BEGIN LISTED ENTRIES

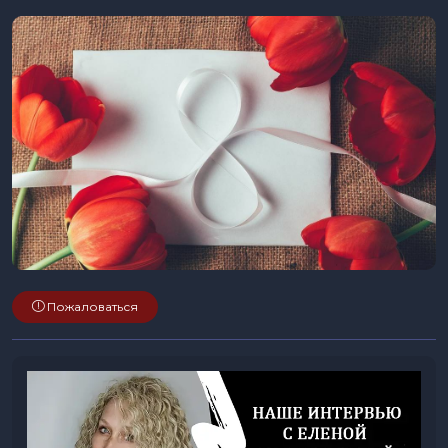
Пожаловаться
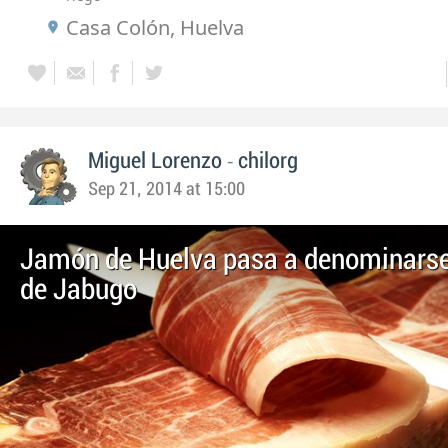
Casa Colón, Huelva
-
Miguel Lorenzo
chilorg
Sep 21, 2014 at 15:00
Jamón de Huelva pasa a denominars
de Jabugo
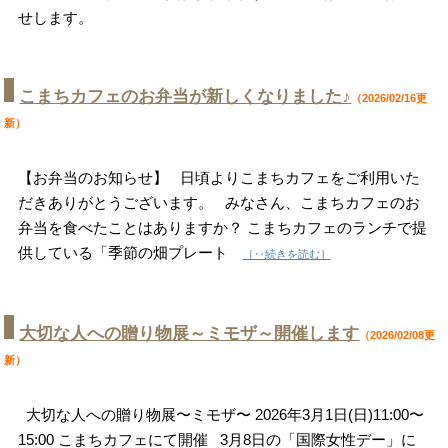
せします。
こまちカフェのお弁当が新しくなりました♪
（2026/02/16更
新）
【お弁当のお知らせ】 日頃よりこまちカフェをご利用いた
だきありがとうございます。 みなさん、こまちカフェのお
弁当を食べたことはありますか？ こまちカフェのランチで提
供している「季節の畑プレート
［‥続きを読む］
大切な人への贈り物展～ミモザ～開催します
（2026/02/08更
新）
大切な人への贈り物展〜ミモザ〜 2026年3月1日(日)11:00〜
15:00 こまちカフェにて開催 3月8日の「国際女性デー」に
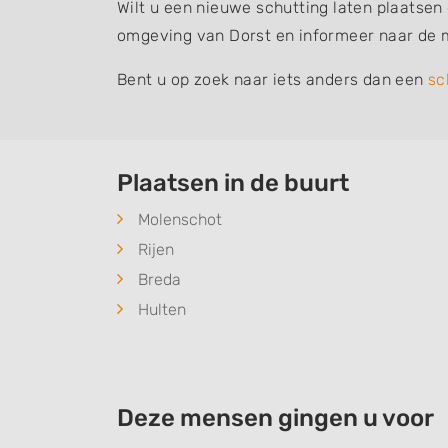
Wilt u een nieuwe schutting laten plaatsen
omgeving van Dorst en informeer naar de 
Bent u op zoek naar iets anders dan een
sc
Plaatsen in de buurt
Molenschot
Rijen
Breda
Hulten
Deze mensen gingen u voor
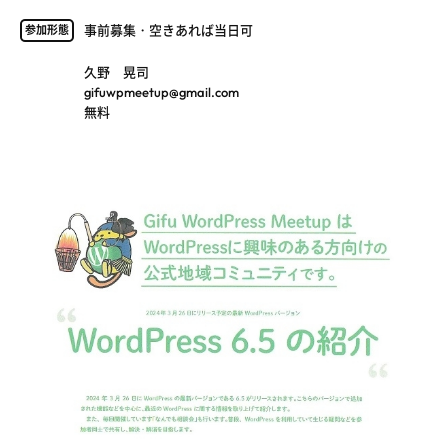
事前募集・空きあれば当日可
参加形態
久野 晃司
gifuwpmeetup@gmail.com
無料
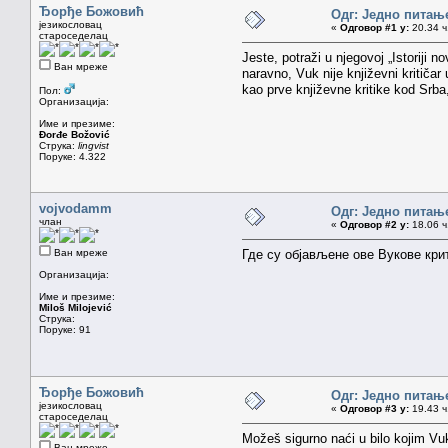
Ђорђе Божовић
Одг: Једно питањ
језикословац
«
Одговор #1 у:
20.34 ч
староседелац
Jeste, potraži u njegovoj „Istoriji
Ван мреже
naravno, Vuk nije književni kritiča
kao prve književne kritike kod Srba
Пол:
Организација:
Име и презиме:
Đorđe Božović
Струка:
lingvist
Поруке: 4.322
vojvodamm
Одг: Једно питањ
члан
«
Одговор #2 у:
18.06 ч
Ван мреже
Где су објављене ове Вукове кри
Организација:
Име и презиме:
Miloš Milojević
Струка:
Поруке: 91
Ђорђе Божовић
Одг: Једно питањ
језикословац
«
Одговор #3 у:
19.43 ч
староседелац
Možeš sigurno naći u bilo kojim Vuk
Ван мреже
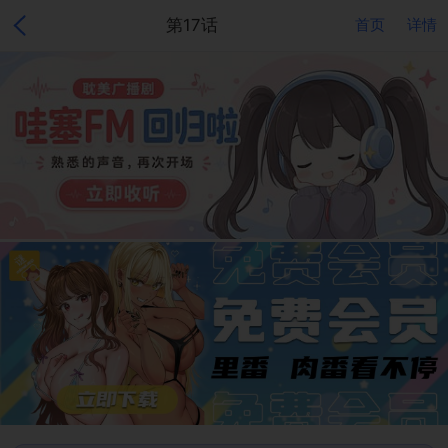
第17话
首页
详情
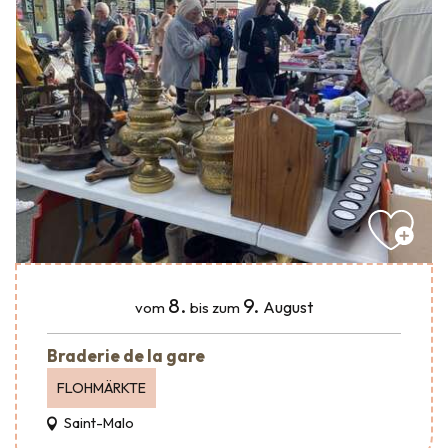
8.
9.
August
vom
bis zum
Braderie de la gare
FLOHMÄRKTE
Saint-Malo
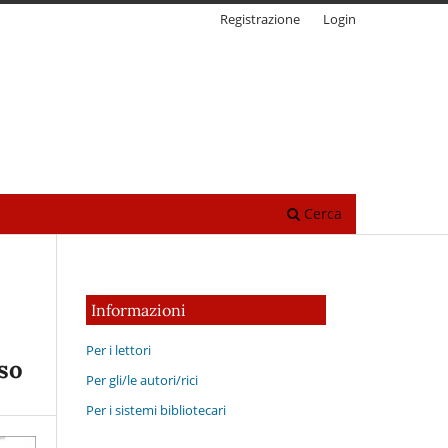
Registrazione
Login
Cerca
Informazioni
Per i lettori
iso
Per gli/le autori/rici
Per i sistemi bibliotecari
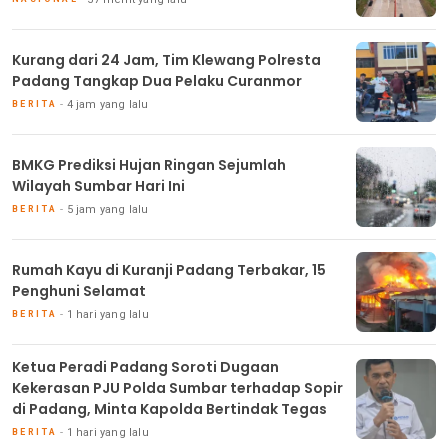
Kurang dari 24 Jam, Tim Klewang Polresta
Padang Tangkap Dua Pelaku Curanmor
4 jam yang lalu
BERITA
BMKG Prediksi Hujan Ringan Sejumlah
Wilayah Sumbar Hari Ini
5 jam yang lalu
BERITA
Rumah Kayu di Kuranji Padang Terbakar, 15
Penghuni Selamat
1 hari yang lalu
BERITA
Ketua Peradi Padang Soroti Dugaan
Kekerasan PJU Polda Sumbar terhadap Sopir
di Padang, Minta Kapolda Bertindak Tegas
1 hari yang lalu
BERITA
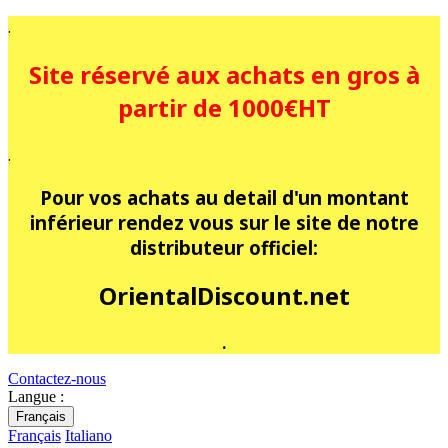
.
Site réservé aux achats en gros à
partir de 1000€HT
.
Pour vos achats au detail d'un montant
inférieur rendez vous sur le site de notre
distributeur officiel:
OrientalDiscount.net
.
Contactez-nous
Langue :
Français
Français
Italiano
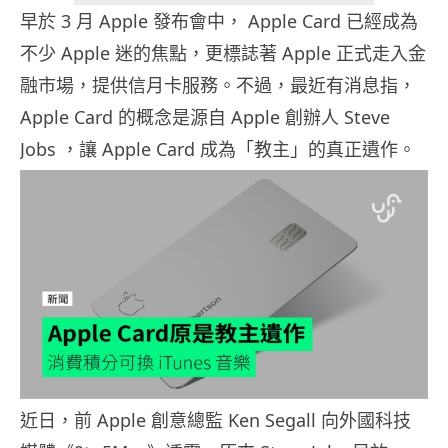
早於 3 月 Apple 發布會中， Apple Card 已經成為
不少 Apple 迷的焦點，更標誌著 Apple 正式走入金
融市場，提供信月卡服務。不過，最近有消息指，
Apple Card 的概念是源自 Apple 創辦人 Steve
Jobs ，讓 Apple Card 成為「教主」的真正遺作。
近日，前 Apple 創意總監 Ken Segall 向外國科技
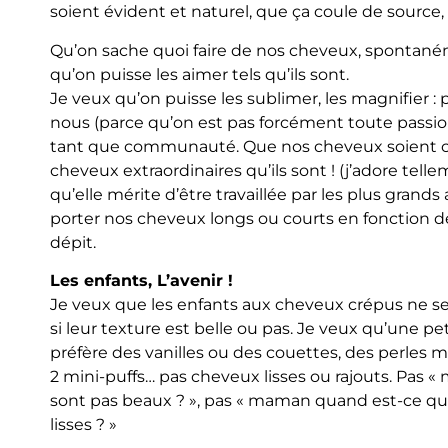
soient évident et naturel, que ça coule de source, 
Qu’on sache quoi faire de nos cheveux, spontané
qu’on puisse les aimer tels qu’ils sont.
Je veux qu’on puisse les sublimer, les magnifier 
nous (parce qu’on est pas forcément toute passi
tant que communauté. Que nos cheveux soient 
cheveux extraordinaires qu’ils sont ! (j’adore tell
qu’elle mérite d’être travaillée par les plus grands
porter nos cheveux longs ou courts en fonction de 
dépit.
Les enfants, L’avenir !
Je veux que les enfants aux cheveux crépus ne s
si leur texture est belle ou pas. Je veux qu’une pet
préfère des vanilles ou des couettes, des perles m
2 mini-puffs… pas cheveux lisses ou rajouts. Pa
sont pas beaux ? », pas « maman quand est-ce que
lisses ? »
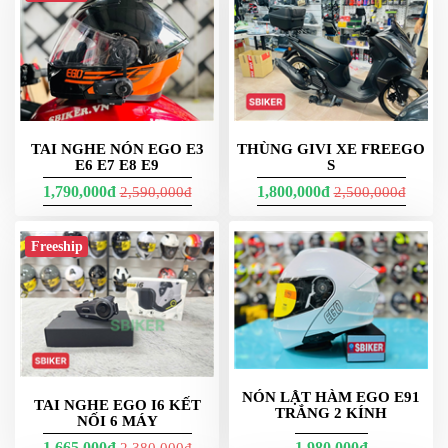
PKL
ĐỒ
CHƠI
PG1
PHỤ
KIỆN
YAMAHA
TAI NGHE NÓN EGO E3
THÙNG GIVI XE FREEGO
PG-
E6 E7 E8 E9
S
1
1,790,000đ
1,800,000đ
2,590,000đ
2,500,000đ
CẢNG
GIVI
Freeship
ZR
ĐỒ
CHƠI
XE
PHỤ
KIỆN
XSR
NÓN LẬT HÀM EGO E91
TAI NGHE EGO I6 KẾT
TRẮNG 2 KÍNH
155
NỐI 6 MÁY
1,665,000đ
1,980,000đ
2,380,000đ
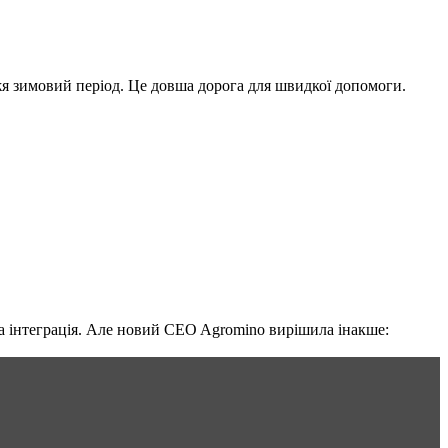
жя зимовий період. Це довша дорога для швидкої допомоги.
на інтеграція. Але новий CEO Agromino вирішила інакше:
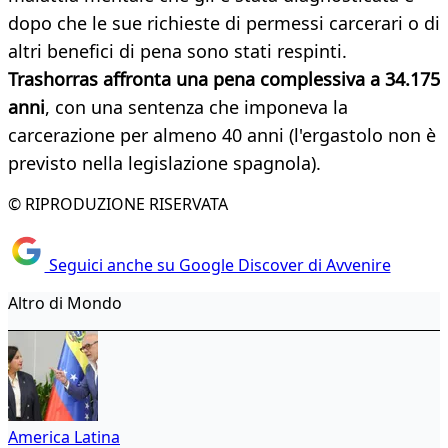
dopo che le sue richieste di permessi carcerari o di
altri benefici di pena sono stati respinti.
Trashorras affronta una pena complessiva a 34.175
anni
, con una sentenza che imponeva la
carcerazione per almeno 40 anni (l'ergastolo non è
previsto nella legislazione spagnola).
© RIPRODUZIONE RISERVATA
Seguici anche su Google Discover di Avvenire
Altro di Mondo
America Latina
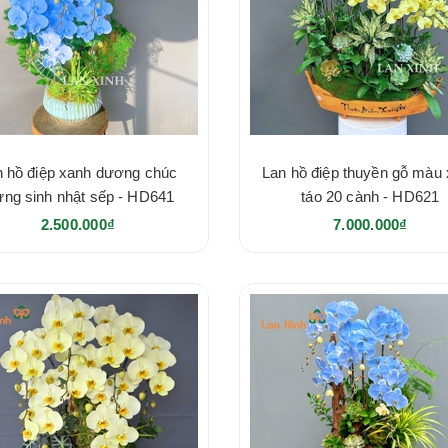
n hồ điệp xanh dương chúc
Lan hồ điệp thuyền gỗ màu
ng sinh nhật sếp - HD641
táo 20 cành - HD621
2.500.000₫
7.000.000₫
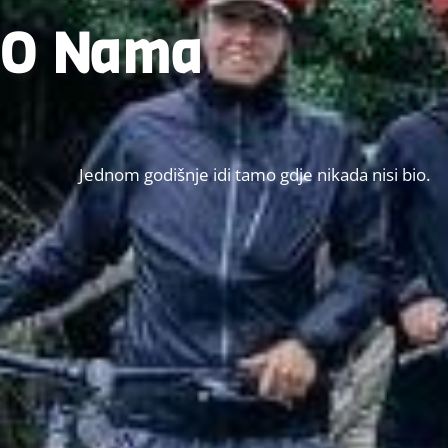
O Nama
Jednom godišnje idi tamo gdje nikada nisi bio.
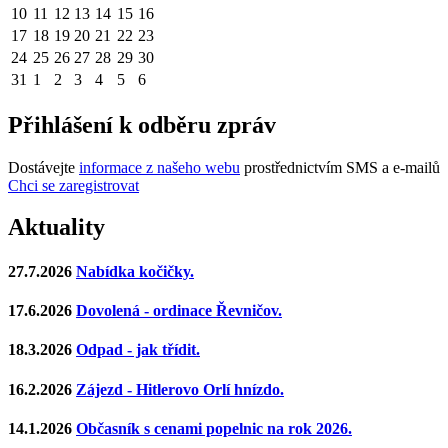
10
11
12
13
14
15
16
17
18
19
20
21
22
23
24
25
26
27
28
29
30
31
1
2
3
4
5
6
Přihlášení k odběru zpráv
Dostávejte
informace z našeho webu
prostřednictvím SMS a e-mailů
Chci se zaregistrovat
Aktuality
27.7.2026
Nabídka kočičky.
17.6.2026
Dovolená - ordinace Řevničov.
18.3.2026
Odpad - jak třídit.
16.2.2026
Zájezd - Hitlerovo Orlí hnízdo.
14.1.2026
Občasník s cenami popelnic na rok 2026.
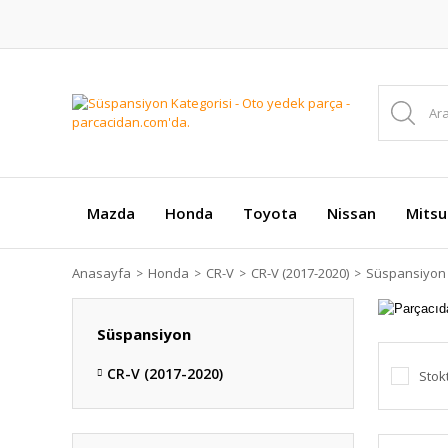
Mazda
Honda
Toyota
Nissan
Mitsu
Anasayfa
Honda
CR-V
CR-V (2017-2020)
Süspansiyon
Süspansiyon
CR-V (2017-2020)
Stok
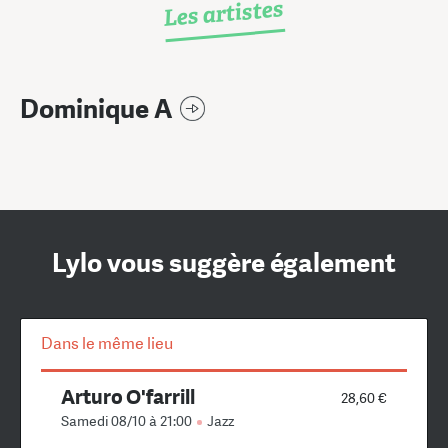
Les artistes
Dominique A
Lylo vous suggère également
Dans le même lieu
Arturo O'farrill
28,60 €
Samedi 08/10 à 21:00
Jazz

END LISTED ENTRIES

YOUR ASSIGNMENT:
Return the records above in their entirety, word for word, with the pictures removed.

ANSWER AREA:
Пожаловаться
Casa Colón, Huelva
-
Miguel Lorenzo
chilorg
Sep 21, 2014 at 15:00
Jamón de Huelva pasa a denominars
de Jabugo
せします。
こまちカフェのお弁当が新しくなりました♪
（2026/02/16更
新）
【お弁当のお知らせ】 日頃よりこまちカフェをご利用いた
だきありがとうございます。 みなさん、こまちカフェのお
弁当を食べたことはありますか？ こまちカフェのランチで提
供している「季節の畑プレート
［‥続きを読む］
大切な人への贈り物展～ミモザ～開催します
（2026/02/08更
新）
大切な人への贈り物展〜ミモザ〜 2026年3月1日(日)11:00〜
15:00 こまちカフェにて開催 3月8日の「国際女性デー」に
Wilt u een nieuwe schutting laten plaatsen
omgeving van Dorst en informeer naar de 
Bent u op zoek naar iets anders dan een
sc
Plaatsen in de buurt
Molenschot
Rijen
Breda
Hulten
Deze mensen gingen u voor
事前募集・空きあれば当日可
参加形態
久野 晃司
gifuwpmeetup@gmail.com
無料
Ђорђе Божовић
Одг: Једно питањ
језикословац
«
Одговор #1 у:
20.34 ч
староседелац
Jeste, potraži u njegovoj „Istoriji
Ван мреже
naravno, Vuk nije književni kritiča
kao prve književne kritike kod Srba
Пол:
Организација:
Име и презиме:
Đorđe Božović
Струка:
lingvist
Поруке: 4.322
vojvodamm
Одг: Једно питањ
члан
«
Одговор #2 у:
18.06 ч
Ван мреже
Где су објављене ове Вукове кри
Организација:
Име и презиме:
Miloš Milojević
Струка:
Поруке: 91
Ђорђе Божовић
Одг: Једно питањ
језикословац
«
Одговор #3 у:
19.43 ч
староседелац
Možeš sigurno naći u bilo kojim Vuk
Ван мреже
第17话
首页
详情
8.
9.
August
vom
bis zum
Braderie de la gare
FLOHMÄRKTE
Saint-Malo
Registrazione
Login
Cerca
Informazioni
Per i lettori
iso
Per gli/le autori/rici
Per i sistemi bibliotecari
Kurang dari 24 Jam, Tim Klewang Polresta
Padang Tangkap Dua Pelaku Curanmor
4 jam yang lalu
BERITA
BMKG Prediksi Hujan Ringan Sejumlah
Wilayah Sumbar Hari Ini
5 jam yang lalu
BERITA
Rumah Kayu di Kuranji Padang Terbakar, 15
Penghuni Selamat
1 hari yang lalu
BERITA
Ketua Peradi Padang Soroti Dugaan
Kekerasan PJU Polda Sumbar terhadap Sopir
di Padang, Minta Kapolda Bertindak Tegas
1 hari yang lalu
BERITA
.
Site réservé aux achats en gros à
partir de 1000€HT
.
Pour vos achats au detail d'un montant
inférieur rendez vous sur le site de notre
distributeur officiel:
OrientalDiscount.net
.
Contactez-nous
Langue :
Français
Français
Italiano
早於 3 月 Apple 發布會中， Apple Card 已經成為
不少 Apple 迷的焦點，更標誌著 Apple 正式走入金
融市場，提供信月卡服務。不過，最近有消息指，
Apple Card 的概念是源自 Apple 創辦人 Steve
Jobs ，讓 Apple Card 成為「教主」的真正遺作。
近日，前 Apple 創意總監 Ken Segall 向外國科技
soient évident et naturel, que ça coule de source, 
Qu’on sache quoi faire de nos cheveux, spontané
qu’on puisse les aimer tels qu’ils sont.
Je veux qu’on puisse les sublimer, les magnifier 
nous (parce qu’on est pas forcément toute passi
tant que communauté. Que nos cheveux soient 
cheveux extraordinaires qu’ils sont ! (j’adore tell
qu’elle mérite d’être travaillée par les plus grands
porter nos cheveux longs ou courts en fonction de 
dépit.
Les enfants, L’avenir !
Je veux que les enfants aux cheveux crépus ne s
si leur texture est belle ou pas. Je veux qu’une pet
préfère des vanilles ou des couettes, des perles m
2 mini-puffs… pas cheveux lisses ou rajouts. Pa
sont pas beaux ? », pas « maman quand est-ce que
lisses ? »
PKL
ĐỒ
CHƠI
PG1
PHỤ
KIỆN
YAMAHA
TAI NGHE NÓN EGO E3
THÙNG GIVI XE FREEGO
PG-
E6 E7 E8 E9
S
1
1,790,000đ
1,800,000đ
2,590,000đ
2,500,000đ
CẢNG
GIVI
Freeship
ZR
ĐỒ
CHƠI
XE
PHỤ
KIỆN
XSR
NÓN LẬT HÀM EGO E91
TAI NGHE EGO I6 KẾT
TRẮNG 2 KÍNH
155
NỐI 6 MÁY
1,665,000đ
1,980,000đ
2,380,000đ
жя зимовий період. Це довша дорога для швидкої допомоги.
на інтеграція. Але новий CEO Agromino вирішила інакше:
dopo che le sue richieste di permessi carcerari o di
altri benefici di pena sono stati respinti.
Trashorras affronta una pena complessiva a 34.175
anni
, con una sentenza che imponeva la
carcerazione per almeno 40 anni (l'ergastolo non è
previsto nella legislazione spagnola).
© RIPRODUZIONE RISERVATA
Seguici anche su Google Discover di Avvenire
Altro di Mondo
America Latina
n hồ điệp xanh dương chúc
Lan hồ điệp thuyền gỗ màu
ng sinh nhật sếp - HD641
táo 20 cành - HD621
2.500.000₫
7.000.000₫
O Nama
Jednom godišnje idi tamo gdje nikada nisi bio.
10
11
12
13
14
15
16
17
18
19
20
21
22
23
24
25
26
27
28
29
30
31
1
2
3
4
5
6
Přihlášení k odběru zpráv
Dostávejte
informace z našeho webu
prostřednictvím SMS a e-mailů
Chci se zaregistrovat
Aktuality
27.7.2026
Nabídka kočičky.
17.6.2026
Dovolená - ordinace Řevničov.
18.3.2026
Odpad - jak třídit.
16.2.2026
Zájezd - Hitlerovo Orlí hnízdo.
14.1.2026
Občasník s cenami popelnic na rok 2026.
Mazda
Honda
Toyota
Nissan
Mitsu
Anasayfa
Honda
CR-V
CR-V (2017-2020)
Süspansiyon
Süspansiyon
CR-V (2017-2020)
Stok
Les artistes
Dominique A
Lylo vous suggère également
Dans le même lieu
Arturo O'farrill
28,60 €
Samedi 08/10 à 21:00
Jazz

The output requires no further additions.